Dr. Seckin’s Lecture on Uterine Abnormalities at the First Global Congress on Hysteroscopy
Earlier this month on May 5th, Dr. Tamer Seckin, spoke at the Global Congress on Hysteroscopy in Barcelona, Spain. This was the first-ever meeting that discussed the findings of several board-certified hysteroscopic surgeons across the globe. Dr. Seckin’s lecture, entitled “Hysteroscopic Findings During Endometriosis Surgery,” was about uterine abnormalities and their effect on endometriosis.
About uterine abnormalities
Endometriosis is a disease that originates from the uterine cavity and spreads to other regions. For this reason, Dr. Seckin looks to examine the uterine cavity for malformations using hysteroscopy, in nearly each endometriosis surgery he performs.
Uterine abnormalities are structural abnormalities, which usually negatively affect uterine function, leading to both obstetric and gynecological issues. Therefore, uterine malformations are a highly important field of study amongst the hysteroscopy community. However, due to the wide range of different uterine abnormalities, these studies can vary in their findings.
Arcuate uterus is a subcategory of one of the most common forms of uterine malformations. Septate uteri are defined by a cavity-dividing the uterine septum. This septum derives from the narrow indentation of the fundus (top of the uterus) into the uterine cavity. Arcuate uteri are characterized by the same concave dip of the myometrium of the fundus into the uterine cavity but in a more subtle form.
But how does one make the distinction between these similar abnormalities? This brings up precisely where the conflict lies. In fact, most countries in Europe, simply do not make the distinction between septal and arcuate uteri. This may seem logical at first, as studies have shown arcuate uteri do not play a significant role in infertility, miscarriage, and other obstetric issues. Patients with a septate uteri, on the other hand, have a higher chance of miscarriage and overall infertility. However, some studies have shown that arcuate uterus, when explicitly defined, may play a role in certain gynecological conditions. For this reason, Dr. Seckin examines the effect of arcuate uterus and the role it plays in endometriosis patients.
Findings of scientific studies
In a study of 260 endometriosis patients who received a hysteroscopy over two years, 100 had arcuate uterus, as defined by a previous study. This study differentiated arcuate uteri from septal uteri if the fundus did not exceed 1.5 cm of indentation. The other 160 patients had a normal uterus. While it only accounts for 38% of the patients, this is significant in comparison to the 3.8% of the general population with arcuate uterus according to another study. In other words, there seems to be a much higher prevalence of arcuate uterus in patients with endometriosis than in the general population. This brings up a key question: Could arcuate uterus play a causal role in the development of endometriosis?

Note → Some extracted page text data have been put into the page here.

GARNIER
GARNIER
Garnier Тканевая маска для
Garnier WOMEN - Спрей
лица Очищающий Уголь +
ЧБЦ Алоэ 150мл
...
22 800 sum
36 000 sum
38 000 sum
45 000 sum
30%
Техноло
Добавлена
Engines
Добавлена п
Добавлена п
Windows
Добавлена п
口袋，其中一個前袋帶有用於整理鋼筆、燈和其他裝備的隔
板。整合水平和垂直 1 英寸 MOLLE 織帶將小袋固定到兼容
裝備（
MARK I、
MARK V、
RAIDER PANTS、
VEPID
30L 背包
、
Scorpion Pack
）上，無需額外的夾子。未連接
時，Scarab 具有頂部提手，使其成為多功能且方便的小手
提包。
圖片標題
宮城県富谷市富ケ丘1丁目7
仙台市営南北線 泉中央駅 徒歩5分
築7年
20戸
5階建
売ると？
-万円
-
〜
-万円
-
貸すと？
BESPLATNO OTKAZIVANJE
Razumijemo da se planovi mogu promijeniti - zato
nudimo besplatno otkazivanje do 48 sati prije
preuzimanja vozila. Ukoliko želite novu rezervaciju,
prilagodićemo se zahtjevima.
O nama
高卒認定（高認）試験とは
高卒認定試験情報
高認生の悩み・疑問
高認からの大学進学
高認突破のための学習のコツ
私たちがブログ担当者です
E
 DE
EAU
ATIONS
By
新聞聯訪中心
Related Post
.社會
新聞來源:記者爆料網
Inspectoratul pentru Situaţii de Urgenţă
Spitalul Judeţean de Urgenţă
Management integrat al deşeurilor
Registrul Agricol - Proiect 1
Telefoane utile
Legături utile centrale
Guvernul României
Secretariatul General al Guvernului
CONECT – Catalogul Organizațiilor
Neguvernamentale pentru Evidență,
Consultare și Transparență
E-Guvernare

Dr. Seckin’s surgery team uses a surgical technique to excise endometriosis that allows for a full pathology report for each patient. Using these reports, Dr. Seckin and his team identified the number of specimens that were pathologically confirmed to be endometriosis lesions. Of the 100 arcuate uteri endometriosis patients, 39 were positive for endometrioma development (39%). This was much larger in proportion to the 38 positive endometriomas out of the 160 normal uteri endometriosis patients (24%). This meant that having a uterine anomaly, specifically arcuate uterus, brought a 1.76 fold greater chance of ovarian endometrioma, which can even lead to multiple organ involvements and the presence of stage 3 or 4 endometriosis. Thus Dr. Seckin’s study led to two main findings.
First, patients with an arcuate uterine cavity have a statistically higher chance of being positive for endometriosis. And second, patients with an arcuate uterine cavity will also have a higher chance of pathologically testing positive for an endometrioma, than those with a normal uterine cavity. So, how can this information play a role in future endometriosis treatment?
Importance of distinguishing arcuate and septate uteri
Making the distinction between arcuate uterus and septate uterus is crucial as it shows that what one uterine abnormality may mean for an obstetric patient may be different in the case of endometriosis. Thus, the identification of whether or not a patient has arcuate uterus through hysteroscopy should be a key step in any endometriosis surgery case. It also raises the idea that a potential resection of midline prominence and restructuring of the uterine cavity to its normal anatomical structure, may be a significant step for the surgical treatment of endometriosis.